EL MARQUÉS.- Dispense usted, caballero. ¿Tengo el honor de hablar con el médico de la localidad?

CANSECO.- No, Señor. Canseco, notario, para servir a usted.

EL MARQUÉS.- ¡Ah! sí... ya recuerdo: tuvo el gusto de verle... (Queriendo recordar.)

CANSECO.- Sí, tres años ha, cuando otorgamos aquella escritura de préstamo... del préstamo que hizo a usted D. César.

EL MARQUÉS.- Sí, sí. Usted ha de dispensarme si me permito hacerle una pregunta. ¿No lo parecerá impertinente mi curiosidad?

CANSECO.- ¡Oh! no, señor Marqués...

EL MARQUÉS.- ¿Usted conoce bien a esta familia?

CANSECO.- Soy íntimo. La familia merece todo mi respeto.

EL MARQUÉS.- Y el mío. Yo respeto mucho al patriarca... Pero a su hijo...

CANSECO.- Pues D. César es...

EL MARQUÉS.- Es... ¿qué?

CANSECO.- Una bellísima persona.

EL MARQUÉS.- El pillo más grande que Dios ha creado, ejemplar que sin duda echó al mundo para que admiráramos la infinita variedad de sus facultades creadoras; porque si no es así... Confiéseme usted, señor de Canseco, que nuestra limitada inteligencia no alcanza la razón de que existan ciertos seres molestos y dañinos.

CANSECO.- Verbigracia, los mosquitos, las...

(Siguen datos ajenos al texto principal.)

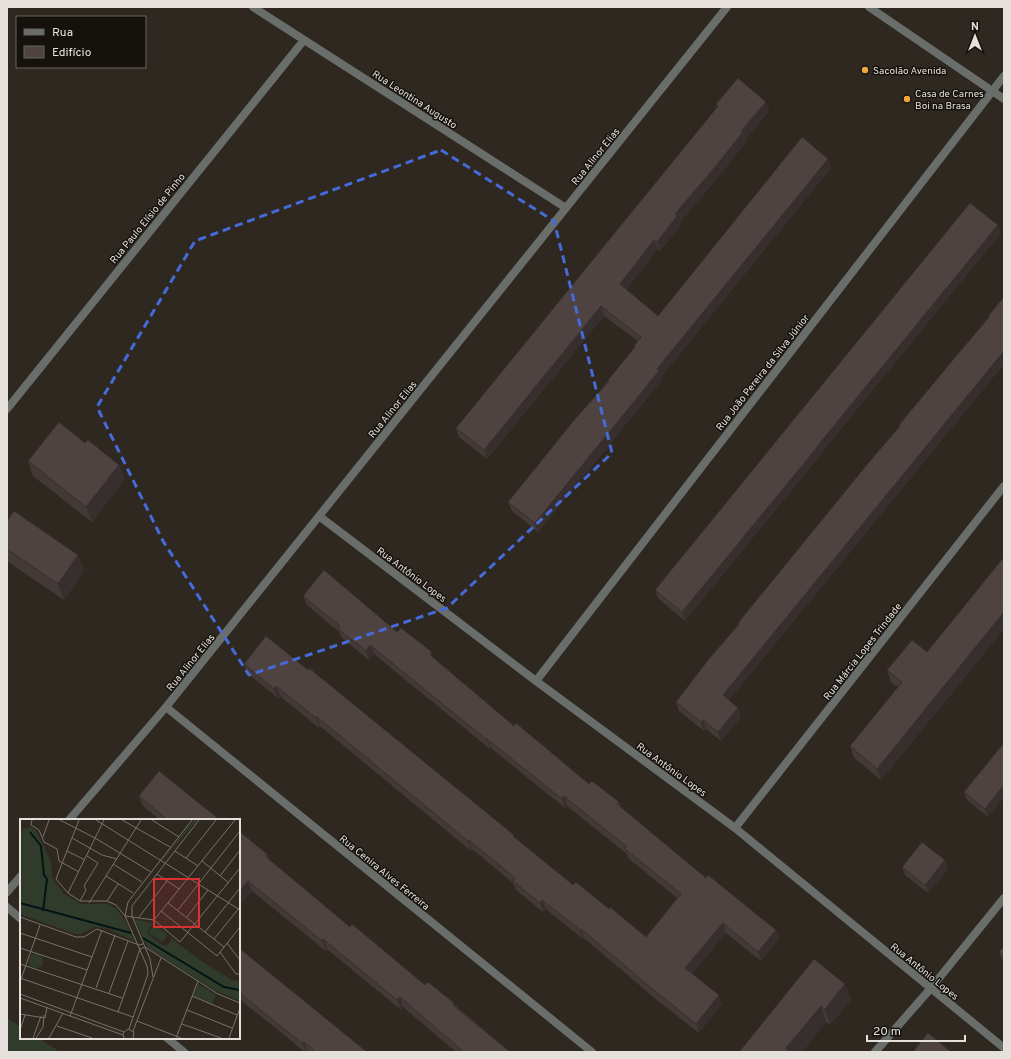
<svg xmlns="http://www.w3.org/2000/svg" width="1011" height="1059" viewBox="0 0 1011 1059" font-family="Overpass,sans-serif">
	<style>
		.green { fill: #303b2c }
		.lines { fill: none; stroke-linecap: round; stroke-linejoin: round }
		.minor { stroke: #696e6b; stroke-width: 8 }
		.wall { fill: #433a38 }
		.shaded-wall { fill: #372f2e }
		.building { fill: #4e4341; stroke: #372f2e }
		.marked { fill: none; stroke: #456bd9; stroke-width: 3; stroke-dasharray: 8 5; stroke-linejoin: round }
		.poi-dot { fill: #eea83c; stroke: #15120e; stroke-width: 1.5 }
		.labels { text-anchor: middle; stroke-width: 3; stroke-linejoin: round; paint-order: stroke }
		.poi-label { font-size: 10px; fill: #e5e0dc; stroke: #15120e; text-anchor: start }
		.street-label { font-size: 10px; fill: #e5e0dc; stroke: #15120e }
		.inset-river { fill: none; stroke: #011515; stroke-width: 2 }
		.inset-road { fill: none; stroke: #78726c; stroke-width: 1 }
		.view { fill: #d73131; fill-opacity: 0.15; stroke: #d73131; stroke-width: 2 }
		.inset-edge { fill: none; stroke: #e5e0dc; stroke-width: 2 }
	</style>
	<rect width="100%" height="100%" fill="#2f2821"/>
	<path class="green" d="M7 1018 21 1027V1038H38L60 1052H7Z"/>
	<g class="lines">
		<path class="minor" d="M253 7 566 208
			M869 7 1004 99
			M7 409 304 40
			M319 516 536 681 735 828 1004 1048
			M536 681 1004 76
			M166 707 592 1052
			M69 820 166 707 727 7
			M735 828 1004 486
			M7 892 21 876
			M7 907 21 919
			M167 1038 184 1052
			M875 1052 931 988 1004 898"/>
	</g>
	<path class="wall" d="M766 102 769 111 745 140 746 142 719 176 680 222 681 225 660 251 658 249 626 290 658 316 828 159 831 168 661 377 662 380 538 532 512 511 508 502 608 381V380L635 347 634 346 638 341 604 316 487 459 459 437 456 428 717 108 716 104Z
		M1001 233 822 452V453L685 621 658 598 655 590Z
		M1004 297V364L729 700 738 708 741 717 721 741 706 729 704 731 679 711 676 702 739 624 738 623 900 427 899 425 990 317 989 315Z
		M28 461 119 465 125 479 92 522 33 476Z
		M7 521 78 555 84 571 64 600 7 561Z
		M303 596 397 632 434 658 514 726 589 784 619 802 621 807 706 878 776 930 779 939 761 961 726 933 692 974 722 1004 699 1033 658 1001 584 938 583 939 546 909 543 912 516 890 513 883 472 849 471 851 320 726 319 728 280 696 278 698 247 673 244 664 515 838 573 885 609 909 646 937 677 898 628 858 627 854 567 806 565 808 491 748 490 749 374 654 369 660 342 638 339 632 307 605Z
		M927 652 982 656 881 780 854 758 850 746 898 687 891 682 887 670Z
		M1004 743 988 817 967 800 964 792Z
		M139 796 220 820H160L143 806Z
		M239 831 267 854 269 859 350 927 425 985 456 1006 510 1052H456L403 1007 401 1010 327 949 326 951 252 891 239 906Z
		M945 860 948 869 928 893 905 875 902 867Z
		M1004 947V964L999 952Z
		M239 948 367 1052H305L278 1030 239 999Z
		M845 984 851 1000 830 1025 826 1022 802 1052H740V1051Z"/>
	<path class="shaded-wall" d="M766 102 769 111 745 140 746 142 719 176 680 222 681 225 660 251 657 242 675 214Z
		M828 159 831 168 661 377 662 380 538 532 535 523 657 369Z
		M998 225 1001 233 822 452V453L685 621 682 612 819 444Z
		M654 240 658 249 623 294 620 284Z
		M601 306 604 316 487 459 484 450Z
		M1004 351V364L726 704 723 695Z
		M119 465 125 479 92 522 86 507Z
		M78 555 84 571 64 600 58 584Z
		M1004 612V629L881 780 877 769Z
		M370 645 374 654 369 660 366 651Z
		M432 652 435 662 430 655Z
		M276 686 280 696 278 698 274 689Z
		M738 708 741 717 721 741 718 732Z
		M317 717 320 726 319 728 316 718Z
		M703 720 706 729 704 731 701 722Z
		M487 739 491 748 490 749 487 740Z
		M1004 785V797L988 817 985 809Z
		M564 796 567 806 565 808 562 799Z
		M469 840 472 849 471 851 468 841Z
		M945 860 948 869 928 893 925 885Z
		M248 881 252 891 239 906V892Z
		M542 900 546 909 543 912 540 903Z
		M723 923 726 933 689 978 685 968Z
		M581 929 584 938 583 939 580 930Z
		M776 930 779 939 761 961 758 952Z
		M323 939 327 949 326 951 322 941Z
		M845 984 851 1000 830 1025 825 1009Z
		M719 995 722 1004 699 1033 696 1024Z
		M400 997 403 1007 401 1010 397 1000Z
		M821 1006 826 1022 802 1052H787L786 1048Z
		M304 1042 307 1052H306L302 1043Z"/>
	<path class="building" d="M738 78 766 102 741 131 743 132 715 167 675 214 677 216 657 242 654 240 620 284 658 316 802 137 828 159 657 369 659 371 535 523 508 502 575 419 609 381 608 380 635 347 634 346 641 337 601 306 484 450 456 428 718 106 716 104Z
		M970 203 998 225 819 444V445L682 612 655 590Z
		M1004 297V351L723 695 738 708 718 732 703 720 701 722 676 702 708 660 739 624 738 623 865 467 900 426 899 425 957 355 990 316 989 315Z
		M59 422 85 443 88 440 119 465 86 507 28 461Z
		M14 511 78 555 58 584 7 549V521Z
		M1004 557V612L877 769 850 746 902 682 887 670 912 640 927 652Z
		M324 570 397 632 401 628 432 652 430 655 514 726 516 723 589 784 592 781 619 802 617 804 706 878 708 875 776 930 758 952 723 923 685 968 719 995 696 1024 655 991 581 929 580 930 542 900 540 903 513 881 515 878 469 840 468 841 317 717 316 718 276 686 274 689 244 664 266 636 308 670 309 668 514 835 513 836 573 885 576 882 609 909 610 907 646 937 681 894 625 849 627 847 564 796 562 799 487 739V740L370 645 366 651 338 629 340 626 303 596Z
		M1004 743V785L985 809 964 792Z
		M159 771 220 820H168L139 796Z
		M239 831 267 854 265 856 350 927 352 924 425 985 428 982 454 1003 453 1005 510 1052H464L400 997 397 1000 323 939 322 941 248 881 239 892Z
		M922 842 945 860 925 885 902 867Z
		M1004 947V956L999 952Z
		M239 948 367 1052H316L304 1042 302 1043 274 1021 239 992Z
		M814 959 845 984 825 1009 821 1006 786 1048 789 1052H741L740 1051Z
		M928 1033 951 1052H913Z"/>
	<path class="marked" d="M441 150 554 221 612 453 447 608 249 675 163 541 97 407 195 241Z"/>
	<g class="poi-dot">
		<circle cx="865" cy="70" r="4"/>
		<circle cx="907" cy="99" r="4"/>
	</g>
	<g class="labels">
		<g class="poi-label">
			<text x="873" y="74">Sacolão Avenida</text>
			<text x="915" y="97">Casa de Carnes<tspan x="915" dy="12">Boi na Brasa</tspan></text>
		</g>
		<g class="street-label">
			<text transform="translate(415 99) rotate(33)" y="4">Rua Leontina Augusto</text>
			<text transform="translate(595 156) rotate(-51)" y="4">Rua Alinor Elias</text>
			<text transform="translate(147 218) rotate(-51)" y="4">Rua Paulo Elísio de Pinho</text>
			<text transform="translate(762 372) rotate(-52)" y="4">Rua João Pereira da Silva Júnior</text>
			<text transform="translate(392 409) rotate(-51)" y="4">Rua Alinor Elias</text>
			<text transform="translate(412 574) rotate(37)" y="4">Rua Antônio Lopes</text>
			<text transform="translate(862 651) rotate(-52)" y="4">Rua Márcia Lopes Trindade</text>
			<text transform="translate(190 662) rotate(-51)" y="4">Rua Alinor Elias</text>
			<text transform="translate(672 769) rotate(36)" y="4">Rua Antônio Lopes</text>
			<text transform="translate(385 872) rotate(39)" y="4">Rua Cenira Alves Ferreira</text>
			<text transform="translate(925 971) rotate(39)" y="4">Rua Antônio Lopes</text>
		</g>
	</g>
	<g transform="translate(20 819)">
		<rect width="220" height="220" fill="#2f2821"/>
		<path d="M174 1H177L143 41V39ZM10 8 15 10 31 42 32 58 43 74 61 85H87L96 90 105 101 114 122 88 110 75 108 61 115H55L0 95V18L2 10ZM114 100 133 104 127 114 142 126H148L152 120 183 143 212 161 220 162V182L196 172 128 129ZM134 106 147 115 143 123 129 114ZM9 142a7 7 0 1 1 14 0a7 7 0 1 1-14 0ZM178 165 196 175 192 186 173 177Z" fill="#303b2c"/>
		<path class="inset-river" d="M10 13 21 27 24 56 27 60 23 92M0 84 111 114M123 119 204 168 220 171"/>
		<path class="inset-road" d="M12 1 11 6 19 11 24 23 37 30 39 42 59 53M40 1 75 19 131 53M59 1 36 60 48 74 60 82H87L96 86 105 97 134 101 160 123 220 49M76 1 220 91M102 1 150 28M132 1 159 18M23 18 29 1M52 19 82 36 97 40M47 32 65 41M155 32 178 47M166 39 196 1M182 42 209 64M93 45 122 63M137 55 159 70M86 57 113 74M200 57 220 31M48 74 84 1M60 82 66 71 64 67 78 44 67 37M87 82 98 65M69 84 121 1M148 84 204 128M158 91 220 12M141 92 197 137 220 108M0 98 56 118H64L77 110 119 126 123 125M119 98 147 62M167 98 188 71M134 101 215 1M185 113 220 69M0 114 72 138M194 120 220 88M207 124 220 141M0 129 67 151M200 133 216 155H220M0 145 102 179M133 158 130 140 112 97V87L179 1M0 159 113 198M0 163 20 106M76 169 95 116M89 174 108 122M0 175 104 213M172 177 217 196M0 179 103 216M167 191 212 209M98 193 120 130 125 128 198 175 220 184M0 195 25 199 27 188M50 197 82 111M117 202 161 219M162 205 201 219M37 207 72 219M109 210 128 155 127 147 105 97 108 83 172 1M0 211 5 196M113 212 141 139M13 219 21 197M16 219 23 208 24 196M29 219 43 194M104 219 103 214 108 210 114 213 113 219M156 219 178 162M209 219 220 189"/>
		<path class="view" d="M134 60H179V108H134Z"/>
		<rect width="220" height="220" class="inset-edge"/>
	</g>
	<rect width="1011" height="1059" fill="none" stroke="#e5e0dc" stroke-width="16"/>
	<rect x="16" y="16" width="130" height="52" fill="#15120e" stroke="#686460"/>
	<rect x="24" y="29" width="20" height="6" fill="#696e6b" stroke="#686460"/>
	<text x="52" y="36" font-size="12" fill="#e5e0dc">Rua</text>
	<rect x="24" y="46" width="20" height="12" fill="#4e4341" stroke="#686460"/>
	<text x="52" y="56" font-size="12" fill="#e5e0dc">Edifício</text>
	<g transform="translate(975 36)" stroke="#15120e" stroke-width="3" paint-order="stroke">
	<path d="M0-3L7 15L0 10L-7 15Z" fill="#e5e0dc"/>
	<text y="-6" font-size="11" font-weight="bold" text-anchor="middle" fill="#e5e0dc">N</text>
	</g>
	<path d="M867 1035v6h98v-6" fill="none" stroke="#e5e0dc" stroke-width="2"/>
	<text x="873" y="1035" font-size="12" fill="#e5e0dc" stroke="#15120e" stroke-width="3" paint-order="stroke">20 m</text>
</svg>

EL MARQUÉS.- Por eso yo, cuando me levanto por las mañanas, o por las tardes, en la corta oración que dirijo a la soberana voluntad que nos gobierna, siempre acabo diciendo: «Señor, sigo sin entender por qué existe D. César de Buendía».

CANSECO.- (Con malicia.) (Este lo debe dinero).

EL MARQUÉS.- Y... dígame usted, si no le parezco importuno: ¿el inmenso caudal amasado por ambos Buendías... dejo a un lado el por qué y el cómo del tal amasijo... esta inmensa fortuna pasará íntegramente a la nieta, a esa Rufinita angelical...?

CANSECO.- ¿Íntegramente?... No. La mitad, según creo...

EL MARQUÉS.- (Comprendiendo.) ¡Ya!

CANSECO.- Y entre paréntesis, señor Marqués, ¿no es un dolor que esa niña, en quien veo un partido excelente para cualquiera de mis hijos, haya dado en la manía de meterse monja?

EL MARQUÉS.- Entre paréntesis, me parece un desatino... Ha dicho usted la mitad. Pues aquí encaja mi pregunta.

CANSECO.- A ver...

EL MARQUÉS.- ¿No será indiscreción?

CANSECO.- Que no.

EL MARQUÉS.- (Llena dos copas.) ¿Es cierto que...? (Da una copa a CANSECO.) Otro paréntesis, amigo Canseco... ¿Es cierto que D. César tiene un hijo natural?

CANSECO.- (Con la copa en la mano, lo mismo que EL MARQUÉS, sin beber.) Sí, señor.

EL MARQUÉS.- ¿Es cierto que ese hijo natural, nacido de una italiana, llamada Sarah, está aquí?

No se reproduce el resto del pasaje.